Exercise |
Gather up every line from the entries below that uses the word "knee".

Input data |
▬▬▬▬▬▬▬▬▬▬
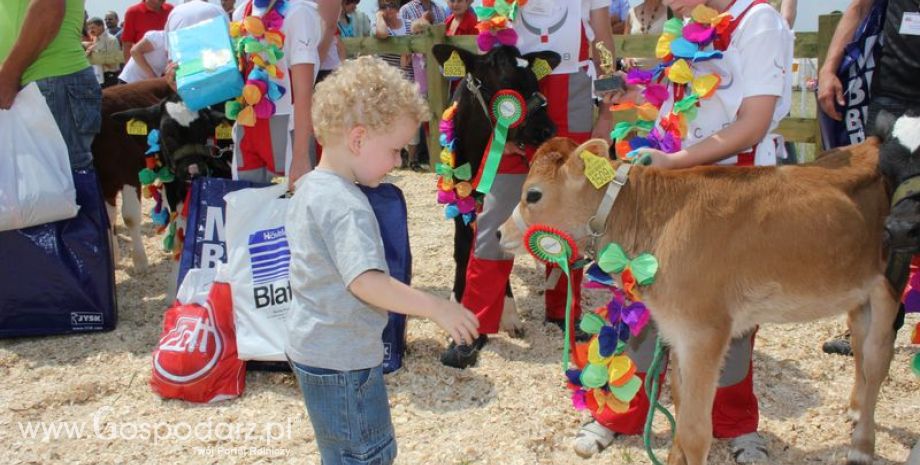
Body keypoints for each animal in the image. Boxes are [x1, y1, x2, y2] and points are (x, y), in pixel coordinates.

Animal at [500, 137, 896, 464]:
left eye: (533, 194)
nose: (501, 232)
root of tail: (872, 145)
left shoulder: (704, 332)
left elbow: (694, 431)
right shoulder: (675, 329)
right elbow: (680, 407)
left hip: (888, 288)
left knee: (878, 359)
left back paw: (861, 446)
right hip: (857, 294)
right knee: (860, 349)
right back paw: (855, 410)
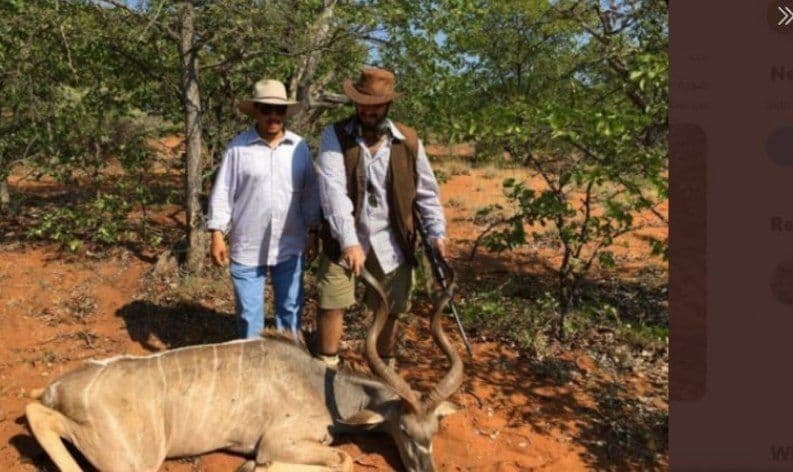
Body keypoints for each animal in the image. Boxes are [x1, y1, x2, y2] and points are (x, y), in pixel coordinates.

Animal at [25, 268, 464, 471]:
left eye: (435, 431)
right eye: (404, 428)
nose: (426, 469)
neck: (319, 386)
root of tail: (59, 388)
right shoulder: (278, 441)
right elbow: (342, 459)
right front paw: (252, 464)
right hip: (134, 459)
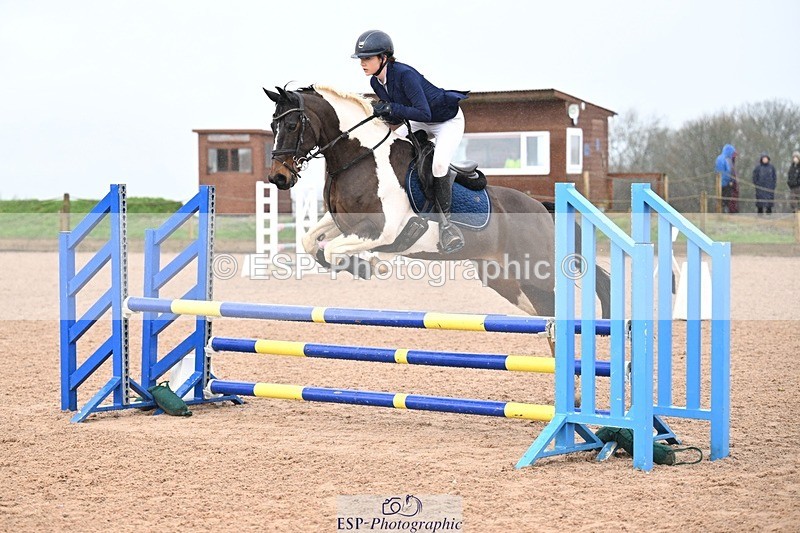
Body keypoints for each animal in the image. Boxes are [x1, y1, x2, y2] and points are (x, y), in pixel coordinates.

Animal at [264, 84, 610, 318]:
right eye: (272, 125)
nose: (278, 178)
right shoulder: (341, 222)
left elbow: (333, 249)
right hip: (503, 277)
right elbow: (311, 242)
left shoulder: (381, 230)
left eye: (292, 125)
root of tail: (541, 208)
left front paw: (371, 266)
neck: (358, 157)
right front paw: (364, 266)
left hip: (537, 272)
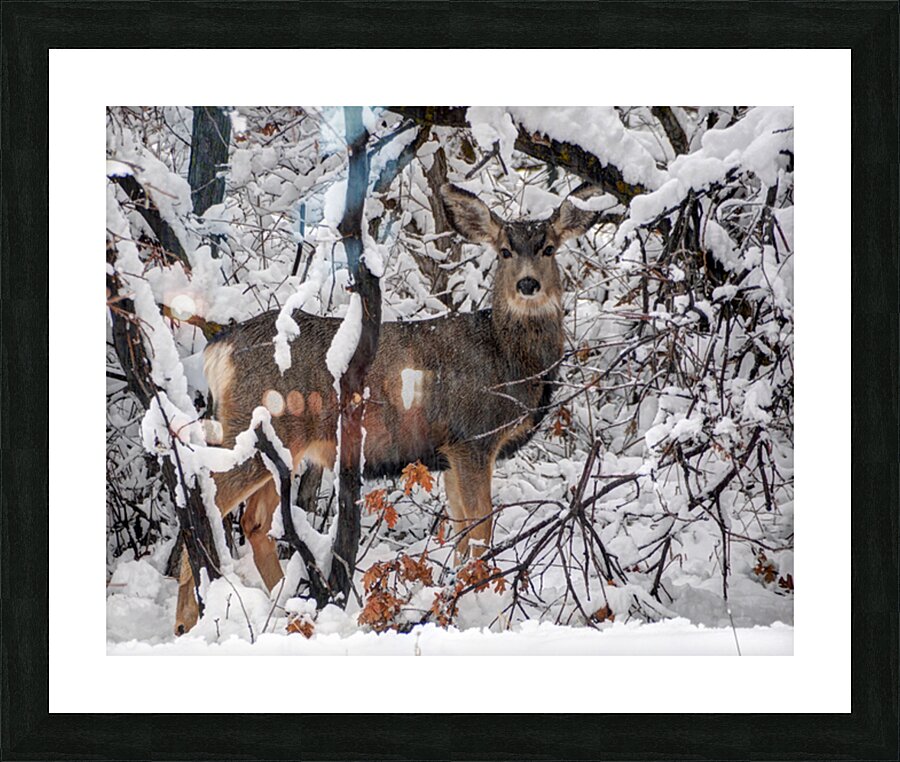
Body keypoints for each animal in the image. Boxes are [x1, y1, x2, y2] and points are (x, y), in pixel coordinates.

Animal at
▬▬▬▬▬▬▬▬▬▬
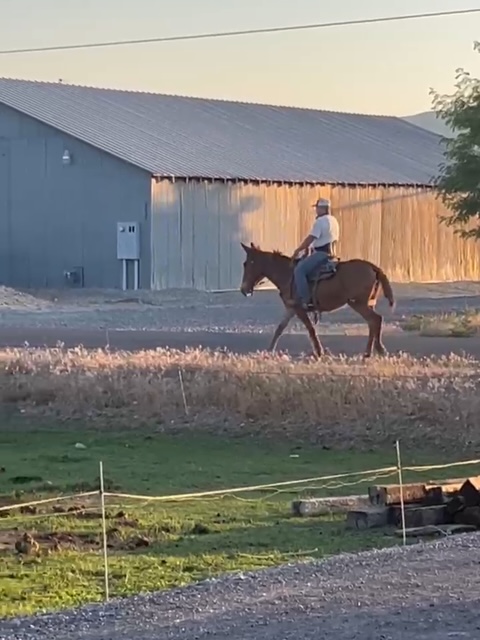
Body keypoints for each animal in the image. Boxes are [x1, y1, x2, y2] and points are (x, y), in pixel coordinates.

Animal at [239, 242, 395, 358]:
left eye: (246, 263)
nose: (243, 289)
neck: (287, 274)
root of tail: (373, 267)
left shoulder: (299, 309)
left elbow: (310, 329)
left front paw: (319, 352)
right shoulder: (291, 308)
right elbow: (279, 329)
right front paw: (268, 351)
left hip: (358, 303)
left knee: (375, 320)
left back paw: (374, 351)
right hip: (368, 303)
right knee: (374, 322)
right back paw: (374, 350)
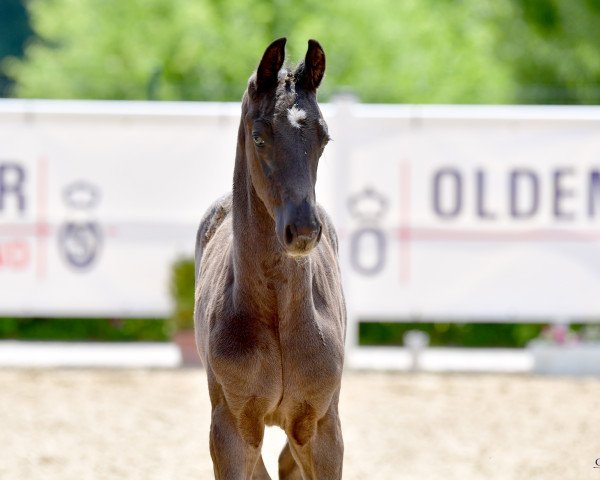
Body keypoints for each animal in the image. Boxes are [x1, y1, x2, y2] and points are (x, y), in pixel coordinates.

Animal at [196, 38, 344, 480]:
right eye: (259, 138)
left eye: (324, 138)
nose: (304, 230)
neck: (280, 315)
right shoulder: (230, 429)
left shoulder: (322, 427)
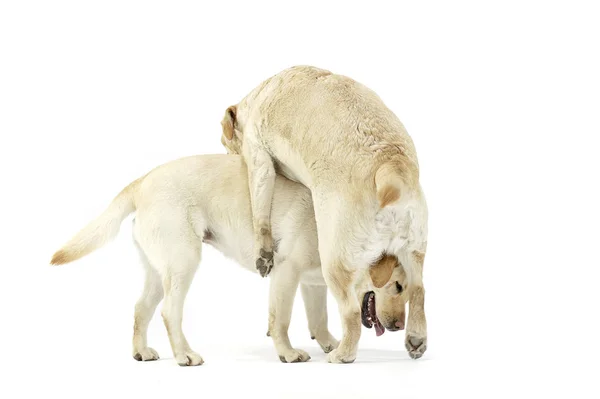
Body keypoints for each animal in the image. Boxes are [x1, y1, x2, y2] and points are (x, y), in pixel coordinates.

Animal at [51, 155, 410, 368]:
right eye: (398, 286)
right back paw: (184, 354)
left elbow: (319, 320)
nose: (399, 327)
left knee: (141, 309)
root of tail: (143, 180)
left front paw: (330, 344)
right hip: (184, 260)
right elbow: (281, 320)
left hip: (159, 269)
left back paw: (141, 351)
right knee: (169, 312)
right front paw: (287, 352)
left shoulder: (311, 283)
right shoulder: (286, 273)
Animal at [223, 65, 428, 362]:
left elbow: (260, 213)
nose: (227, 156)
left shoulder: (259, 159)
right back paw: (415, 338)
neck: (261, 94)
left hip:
▬▬▬▬▬▬▬▬▬▬
Solution for this problem |
left knee: (878, 359)
right knee: (860, 349)
left knee: (375, 320)
right knee: (374, 322)
left knee: (141, 309)
right knee: (169, 312)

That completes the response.